Another case caused particular worries for the government. An Oregonbased Islamic charity, al-Haramain, had been wiretapped under the PSP.
This was revealed by the government, which had inadvertently sent classified documents describing the surveillance to al-Haramain's lawyers. The
charity filed a lawsuit against the government, and the government sought
dismissal, arguing that a trial would release "state secrets." (The statesecrets privilege permits halting a trial if public disclosures during the trial
would endanger national security.158) While the classified documents were
not accepted as evidence, the fact that the government was wiretapping
the charity was discussed in a 2007 speech by FBI Deputy Director John
Pistole; this gave al-Haramain legal standing to pursue the case.
The situation did not provide an all clear for the Bush administration.

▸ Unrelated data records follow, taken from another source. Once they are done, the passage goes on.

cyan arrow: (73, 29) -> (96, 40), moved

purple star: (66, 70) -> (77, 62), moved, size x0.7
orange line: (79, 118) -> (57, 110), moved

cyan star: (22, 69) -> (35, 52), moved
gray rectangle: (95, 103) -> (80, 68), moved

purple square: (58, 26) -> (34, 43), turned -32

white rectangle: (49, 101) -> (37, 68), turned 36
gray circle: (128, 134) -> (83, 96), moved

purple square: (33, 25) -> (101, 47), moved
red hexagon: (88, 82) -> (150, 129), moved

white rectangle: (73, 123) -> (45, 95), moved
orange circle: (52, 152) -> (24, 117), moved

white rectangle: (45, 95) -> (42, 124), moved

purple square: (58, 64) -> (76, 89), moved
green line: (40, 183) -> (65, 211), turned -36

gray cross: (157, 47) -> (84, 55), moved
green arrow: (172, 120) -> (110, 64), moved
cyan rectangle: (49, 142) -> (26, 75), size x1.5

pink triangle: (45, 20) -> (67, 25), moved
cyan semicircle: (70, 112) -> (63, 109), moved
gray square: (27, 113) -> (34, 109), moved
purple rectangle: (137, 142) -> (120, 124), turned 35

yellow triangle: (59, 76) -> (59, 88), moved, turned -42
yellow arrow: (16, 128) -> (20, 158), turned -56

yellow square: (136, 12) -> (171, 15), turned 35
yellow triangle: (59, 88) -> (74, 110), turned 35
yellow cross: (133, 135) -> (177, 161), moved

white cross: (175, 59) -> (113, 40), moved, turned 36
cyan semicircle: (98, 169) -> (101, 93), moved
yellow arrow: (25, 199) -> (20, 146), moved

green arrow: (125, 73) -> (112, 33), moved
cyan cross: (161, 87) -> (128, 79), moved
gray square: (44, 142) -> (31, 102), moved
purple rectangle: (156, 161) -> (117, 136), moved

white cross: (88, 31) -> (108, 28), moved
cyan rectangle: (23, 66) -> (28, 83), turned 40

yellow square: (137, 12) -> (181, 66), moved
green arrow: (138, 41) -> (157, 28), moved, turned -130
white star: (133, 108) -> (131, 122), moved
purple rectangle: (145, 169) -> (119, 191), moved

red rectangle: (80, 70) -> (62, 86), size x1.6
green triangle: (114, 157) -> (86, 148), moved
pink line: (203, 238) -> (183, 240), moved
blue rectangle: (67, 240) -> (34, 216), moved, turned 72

In conjunction with others, the Electronic Frontier Foundation (EFF) had
filed suit159 against AT&T over "illegal spying of telephone and Internet
communications." AT&T acknowledged that the documents describing the
layout and configuration for the secure room were genuine. This civil case,
known as Hepting, was of great concern to the government. The phone company feared its liability, the risk resulting from the warrantless nature
of the wiretaps, while the White House feared the release of details surrounding the program.
The administration argued that the PSP was legal under the Authorization for Use of Military Force (AUMF).16o Passed a week after the September
11 attacks, the AUMF granted the president the right to "use all necessary
and appropriate force against those nations, organizations, or persons he
determines planned, authorized, committed, or aided the terrorist attacks
that occurred on September 11, 2001, or harbored such organizations."
Such a broad expansion of executive authority was a controversial claim,
and Congress did not buy it. In the summer of 2006 the administration
agreed to submit the PSP to FISA Court review.161
In 2007, after the furor created by the Times and USA Today revelations
had somewhat died down, the White House argued that the legal procedures required by the FISA Court were unreasonably delaying necessary
wiretaps and posing a threat to national security. The Bush administration
pushed for legalizing the PSP. In July 2007, Congress did so, passing the
Protect America Act.162 The law provided that communications "reasonably
believed to have a participant outside the U.S." could be intercepted
without a warrant. Congress handled its unease about the statute by
making the law valid for only a six-month period. In January 2008 Congress extended the law an additional two weeks, and then it lapsed. At
issue was a Bush administration demand for protection of the telephone
companies that had permitted the warrantless wiretapping.